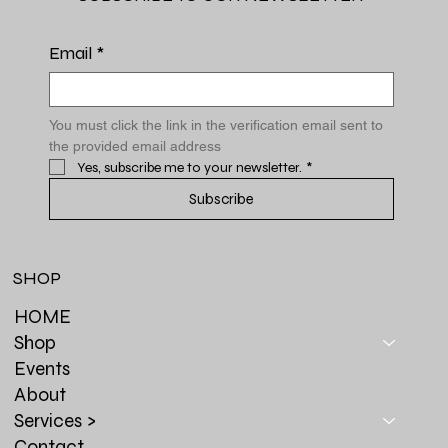
Email
*
You must click the link in the verification email sent to 
the provided email address
Yes, subscribe me to your newsletter.
*
Subscribe
SHOP
HOME
Shop
Events
About
Services >
Contact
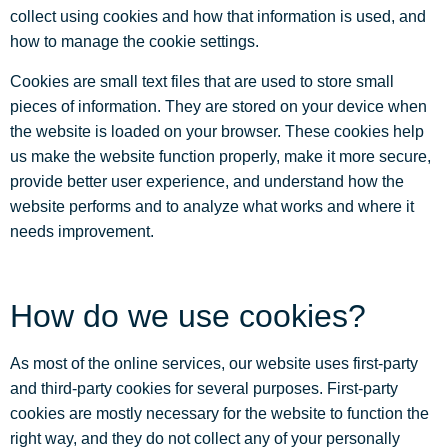
collect using cookies and how that information is used, and
how to manage the cookie settings.
Cookies are small text files that are used to store small
pieces of information. They are stored on your device when
the website is loaded on your browser. These cookies help
us make the website function properly, make it more secure,
provide better user experience, and understand how the
website performs and to analyze what works and where it
needs improvement.
How do we use cookies?
As most of the online services, our website uses first-party
and third-party cookies for several purposes. First-party
cookies are mostly necessary for the website to function the
right way, and they do not collect any of your personally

▸ **ACTION ITEM**
Could you write out, exactly, each line of the data above from the one containing "How do we use cookies?" through the last, including both?

▸ **TASK ANSWER**
How do we use cookies?
As most of the online services, our website uses first-party
and third-party cookies for several purposes. First-party
cookies are mostly necessary for the website to function the
right way, and they do not collect any of your personally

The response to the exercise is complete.